“The saying is trustworthy and deserving of full acceptance, that Christ Jesus came into the world to save sinners, of whom I am the foremost. But I received mercy for this reason, that in me, as the foremost, Jesus Christ might display his perfect patience as an example to those who were to believe in him for eternal life.”
~ 1 Timothy 1:15-16
This past week Tanya and I went Christmas shopping and then out for a date movie – we saw Hacksaw Ridge (romantic…I know). For those unfamiliar with Hacksaw Ridge, it is the Maeda Escarpment that the Japanese held in World War II. It was called Hacksaw Ridge because the amount of cover fire the Japanese laid down was so thick it literally cut soldiers in half. It was a desperate situation and many lives were lost in this battle for Okinawa. In the midst of this horror is the real life story of army medic Desmond Doss who, in one 12 hour stint, is credited for rescuing over 75 men by himself. Facing impossible odds he averaged saving one man every ten minutes by dragging them from an enemy infested battlefield, over to the 350-foot cliff and lowering them down via a rope sling. One at a time. All night long. By himself. As one who didn’t believe in killing, Army medic Desmond Doss never carried a weapon and was seriously wounded at Hacksaw Ridge. After this battle he was left 90% disabled and was unable to work a full-time job after the war. He was known to be a man of dedicated prayer and Bible reading refusing to compromise on taking Saturday as the sabbath (he was a Seventh Day Adventist). What one man gave up in order to save the lives of others is inspiring. Even more so, the other soldiers, including Doss himself, believe what Doss did on Hacksaw Ridge was nothing short of a miracle:
“When you have explosions and bursts so close you can practically feel it, and not get wounded up there when I should have been killed a number of times. I know who I owe my life to as well as my men. That’s why I like to tell this story to the glory of God, because I know from the human standpoint, I should not be here.” (Desmond Doss in Medal of Honor: Oral Histories)

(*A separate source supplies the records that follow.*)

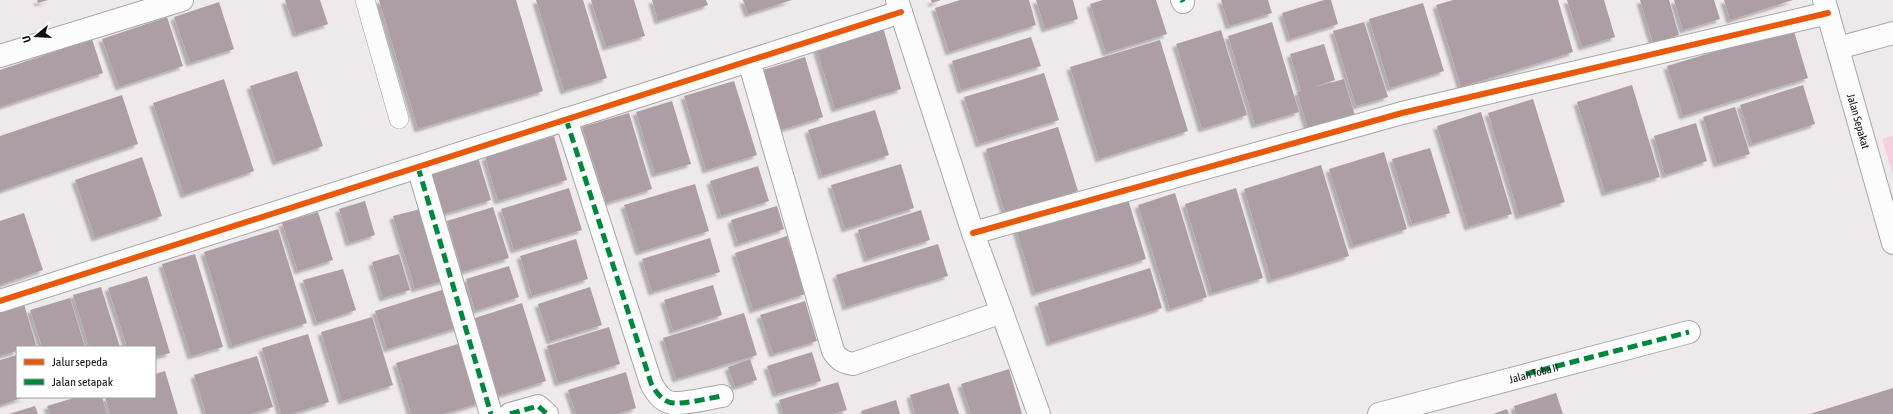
<svg xmlns="http://www.w3.org/2000/svg" width="1893" height="414" viewBox="0 0 1893 414" font-family="'Asap Condensed',sans-serif">
  <style>
    .green { fill: #f4d0df }
    .building { fill: #ad9ea5; filter: url(#shadow) }
    .lines { fill: none; stroke-linecap: round; stroke-linejoin: round }
    .service-casing { stroke: #a9a6a7; stroke-width: 20 }
    .minor-casing { stroke: #a9a6a7; stroke-width: 24 }
    .service { stroke: #fcfcfc; stroke-width: 19 }
    .minor { stroke: #fcfcfc; stroke-width: 22 }
    .quiet { stroke: #00873e; stroke-width: 5; stroke-dasharray: 10 5; stroke-linecap: butt }
    .cycleway-casing { stroke: #fff; stroke-width: 8 }
    .cycleway { stroke: #e8590c; stroke-width: 6 }
    .labels { text-anchor: middle; dominant-baseline: central; stroke-width: 3.5; stroke-linejoin: round; paint-order: stroke }
    .street-label { font-size: 11px; fill: #0f0d0d; stroke: #fff }
  </style>
  <defs>
    <filter id="shadow"><feDropShadow dx="-3.5" dy="3.5" stdDeviation="1" flood-color="#0004"/></filter>
  </defs>
  <rect width="100%" height="100%" fill="#eeeaec"/>
  <!-- green -->
  <path class="green" d="M1893 136V175L1882 139Z"/>
  <!-- building -->
  <g class="building">
    <path d="M37 0H48L38 3Z"/>
    <path d="M285 0H320L328 24 296 34Z"/>
    <path d="M379 0H516L543 91 418 129Z"/>
    <path d="M536 0H583L607 78 564 91Z"/>
    <path d="M591 0H634L645 36 606 47Z"/>
    <path d="M652 0H706L708 5 658 21Z"/>
    <path d="M743 0H792L748 14Z"/>
    <path d="M931 0H941L932 3Z"/>
    <path d="M960 0H1029L1036 25 949 52 935 8Z"/>
    <path d="M1036 0H1073L1078 19 1045 29Z"/>
    <path d="M1103 0H1156L1167 34 1106 53 1090 4Z"/>
    <path d="M1221 0H1268L1272 13 1229 26Z"/>
    <path d="M1324 0H1331L1338 24 1290 39 1282 13Z"/>
    <path d="M1453 0H1558L1573 52 1461 87 1436 5Z"/>
    <path d="M1567 0H1604L1615 37 1582 47Z"/>
    <path d="M1640 0H1669L1679 35 1653 43Z"/>
    <path d="M1674 0H1714L1720 19 1683 30Z"/>
    <path d="M1724 0H1793L1730 20Z"/>
    <path d="M219 2 234 49 190 63 174 17Z"/>
    <path d="M1423 3 1444 71 1390 88 1369 19Z"/>
    <path d="M167 17 183 66 119 87 102 39Z"/>
    <path d="M1272 22 1299 112 1255 125 1228 36Z"/>
    <path d="M1364 22 1388 97 1356 106 1333 31Z"/>
    <path d="M882 24 901 89 835 109 815 44Z"/>
    <path d="M1793 28 1808 78 1683 116 1667 66Z"/>
    <path d="M1221 30 1247 115 1202 129 1176 44Z"/>
    <path d="M1031 37 1041 66 961 90 952 61Z"/>
    <path d="M92 39 103 73 0 107V70Z"/>
    <path d="M1160 40 1188 131 1099 159 1070 67Z"/>
    <path d="M1324 44 1335 80 1311 88 1344 79 1356 119 1309 132 1297 92 1301 91 1290 54Z"/>
    <path d="M805 57 823 117 781 130 763 70Z"/>
    <path d="M297 71 323 146 276 162 250 86Z"/>
    <path d="M1044 73 1059 120 979 144 964 97Z"/>
    <path d="M224 79 254 171 184 195 153 103Z"/>
    <path d="M734 81 757 155 706 170 684 96Z"/>
    <path d="M1632 85 1660 177 1605 193 1577 102Z"/>
    <path d="M1803 85 1815 124 1752 144 1740 105Z"/>
    <path d="M122 95 138 144 0 191V136Z"/>
    <path d="M1533 99 1565 202 1519 216 1488 113Z"/>
    <path d="M672 101 691 164 655 174 636 112Z"/>
    <path d="M1735 107 1750 154 1717 164 1703 117Z"/>
    <path d="M875 110 889 155 822 176 808 130Z"/>
    <path d="M1481 112 1512 214 1468 227 1437 126Z"/>
    <path d="M629 113 652 189 606 203 582 127Z"/>
    <path d="M1696 123 1707 161 1665 175 1654 136Z"/>
    <path d="M1058 127 1078 191 1005 213 986 149Z"/>
    <path d="M554 136 567 180 498 201 485 157Z"/>
    <path d="M1430 148 1450 213 1412 224 1392 159Z"/>
    <path d="M1384 152 1407 229 1353 246 1329 169Z"/>
    <path d="M477 154 491 200 444 214 430 169Z"/>
    <path d="M142 157 162 216 95 238 75 180Z"/>
    <path d="M901 164 914 208 845 229 831 185Z"/>
    <path d="M1321 165 1349 256 1271 280 1244 189Z"/>
    <path d="M758 166 769 201 721 216 710 181Z"/>
    <path d="M695 184 709 231 639 252 624 205Z"/>
    <path d="M569 188 582 230 514 250 501 209Z"/>
    <path d="M1236 188 1263 278 1212 293 1185 204Z"/>
    <path d="M1175 193 1207 297 1170 309 1138 205Z"/>
    <path d="M1127 196 1146 259 1035 293 1016 229Z"/>
    <path d="M365 201 375 235 349 243 339 209Z"/>
    <path d="M777 206 784 229 738 244 731 220Z"/>
    <path d="M493 207 509 258 462 272 447 221Z"/>
    <path d="M424 208 446 280 415 289 393 216Z"/>
    <path d="M921 210 930 240 867 259 858 230Z"/>
    <path d="M318 212 333 260 298 271 282 223Z"/>
    <path d="M24 213 43 270 0 285V221Z"/>
    <path d="M278 229 307 323 232 346 204 252Z"/>
    <path d="M787 236 805 294 753 310 735 253Z"/>
    <path d="M710 238 720 272 652 292 642 259Z"/>
    <path d="M576 239 588 279 532 296 520 256Z"/>
    <path d="M938 244 948 276 846 307 836 275Z"/>
    <path d="M195 254 223 347 191 356 162 264Z"/>
    <path d="M399 254 410 290 383 298 372 262Z"/>
    <path d="M509 266 519 297 475 311 466 279Z"/>
    <path d="M1150 268 1162 308 1050 343 1038 303Z"/>
    <path d="M343 269 356 310 317 323 303 280Z"/>
    <path d="M147 276 170 353 155 357V347H127L108 288Z"/>
    <path d="M713 285 722 315 673 331 664 300Z"/>
    <path d="M101 287 120 347H89L73 295Z"/>
    <path d="M590 287 602 325 550 341 538 304Z"/>
    <path d="M448 288 460 327 387 349 375 311Z"/>
    <path d="M70 298 85 347H42L30 310Z"/>
    <path d="M805 301 817 341 773 354 760 315Z"/>
    <path d="M522 303 546 381 498 396 475 318Z"/>
    <path d="M24 304 36 345 29 347H17V351L0 356V312Z"/>
    <path d="M744 313 757 355 676 379 663 338Z"/>
    <path d="M372 317 393 385 342 401 321 332Z"/>
    <path d="M609 327 620 364 558 383 547 346Z"/>
    <path d="M308 334 329 402 291 414H281L262 348Z"/>
    <path d="M464 342 482 402 444 414H411L396 363Z"/>
    <path d="M812 352 821 381 776 394 767 366Z"/>
    <path d="M17 355V397H25L0 405V360Z"/>
    <path d="M257 356 273 407 250 414H206L194 375Z"/>
    <path d="M750 359 757 380 735 387 728 367Z"/>
    <path d="M1009 369 1022 414H971L961 384Z"/>
    <path d="M165 371 178 414H110L105 397H155V374Z"/>
    <path d="M626 372 636 408 616 414H576L568 390Z"/>
    <path d="M838 382 847 410 833 414H783L779 400Z"/>
    <path d="M949 383 959 414H915L910 395Z"/>
    <path d="M1893 388V414H1810Z"/>
    <path d="M1556 393 1563 414H1516L1514 406Z"/>
    <path d="M77 397H102L107 414H50L47 406Z"/>
    <path d="M896 400 900 414H862L861 411Z"/>
    <path d="M35 406 38 414H9Z"/>
    <path d="M1507 409 1509 414H1493Z"/>
  </g>
  <g class="lines">
    <!-- service casing -->
    <g class="service-casing">
      <path id="service" d="M365 0 399 119"/>
    </g>
    <!-- minor casing -->
    <g class="minor-casing">
      <g id="minor">
        <path d="M897 0 973 233 1039 414"/>
        <path d="M1182 0 1183 2"/>
        <path id="s1" d="M1824 0 1893 243"/>
        <path d="M1838 48 1893 33"/>
        <path d="M0 56 182 0"/>
        <path d="M749 61 833 351C838 359 842 362 853 364L1002 312"/>
        <path d="M566 119 651 383C655 391 663 403 674 403 685 404 710 398 722 396"/>
        <path d="M418 167 491 414"/>
        <path d="M973 233 1402 113 1828 13"/>
        <path d="M0 301 901 12"/>
        <path d="M510 414 538 406 547 414"/>
        <path id="s2" d="M1379 414 1689 332"/>
      </g>
    </g>
    <!-- service -->
    <use href="#service" class="service"/>
    <!-- minor -->
    <use href="#minor" class="minor"/>
    <!-- quiet -->
    <g class="quiet">
      <path d="M1182 0 1183 2"/>
      <path d="M566 119 651 383C655 391 663 403 674 403 685 404 710 398 722 396"/>
      <path d="M418 167 491 414"/>
      <path d="M1526 374 1689 332"/>
      <path d="M510 414 538 406 547 414"/>
    </g>
    <!-- cycleway casing -->
    <g class="cycleway-casing">
      <g id="cycleway">
        <path d="M973 233 1402 113 1828 13"/>
        <path d="M0 301 901 12"/>
      </g>
    </g>
    <!-- cycleway -->
    <use href="#cycleway" class="cycleway"/>
  </g>
  <g class="labels">
    <!-- street labels -->
    <g class="street-label">
      <text stroke="none"><textPath href="#s1" startOffset="126">Jalan Sepakat</textPath></text>
      <text stroke="none"><textPath href="#s2" startOffset="160">Jalan Toba II</textPath></text>
    </g>
  </g>
  <!-- legend -->
  <rect x="16" y="346" width="140" height="52" fill="#ffffff" stroke="#9f9e9e"/>
  <rect x="24" y="359" width="20" height="6" fill="#e8590c" stroke="#9f9e9e"/>
  <text x="52" y="366" font-size="12" fill="#0f0d0d">Jalur sepeda</text>
  <rect x="24" y="379" width="20" height="6" fill="#00873e" stroke="#9f9e9e"/>
  <text x="52" y="386" font-size="12" fill="#0f0d0d">Jalan setapak</text>
  <!-- north arrow -->
  <g transform="translate(36 36) rotate(252)" stroke="#ffffff" stroke-width="3" paint-order="stroke">
  <path d="M0-3L7 15L0 10L-7 15Z" fill="#0f0d0d"/>
  <text y="-6" font-size="11" font-weight="bold" text-anchor="middle" fill="#0f0d0d">U</text>
  </g>
</svg>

As incredible as this story is, Christmas is even more so! Christmas speaks of Jesus coming down into a world contaminated by sin which was cutting down people one at a time with no hope of salvation. The escarpment of sin was just too deadly to be taken and beaten – no one could climb it and conquer it. And yet, God had a plan. Instead of sending a fully grown equipped warrior, the Father sent the Son as a baby without weapons but full of love. Jesus would grow up in our world tempted as we are, facing opposition as we do, and being called to bring glory to God regardless of his circumstances just as we are. Without a weapon and all by himself, Jesus would go on to be wounded unto death, giving his life not for 75 men in one night but for all humanity for all time, for all who would believe in him and call on his name. He wouldn’t remain dead and be disabled but would rise in glory victorious over sin and death!
In September my niece Heidi and her husband Derek had little baby Ellie (yes, that makes me a great uncle). Ellie is so beautiful…it’s hard to imagine what she will do in life and what she will experience. So much potential wrapped up in a soft pink little bundle. Even as we see our children grow up can we really know all that they will be able to do and accomplish throughout their lives? At Christmas time we have the incredible ability to not only see baby Jesus sent from the Father full of potential, but the savior “who takes away the sins of the world.” We know that the very baby the angels sang about and shepherds came and worshipped grew up and became the New Adam who redeems the effects of sin and offers hope to all who are being cut down by world we live in. He is the one who binds our wounds, carries us to safety and defeats the enemy for us when we couldn’t imagine any possible victorious outcome. One day he will return as a warrior to completely decimate sin and the Devil and bring in his Kingdom in all its glorious fullness. But until that time, let us look with wonder and awe upon the cradle in which the Prince of Peace was held. Let us behold our King who in love gave up his throne in heaven to come to earth and take our sin upon himself so the righteous judgment of God could be met and the loving heart of God could be seen. May we gaze upon the Light of the World and let him lift our darkness, inspire us to hope, and fill us with love beyond ourselves so that we too may offer our lives up in service to God for his glory. Merry Christmas, CAC Family!
You are loved!
“Fear not, for behold, I bring you good news of great joy that will be for all the people. For unto you is born this day in the city of David a Savior, who is Christ the Lord.”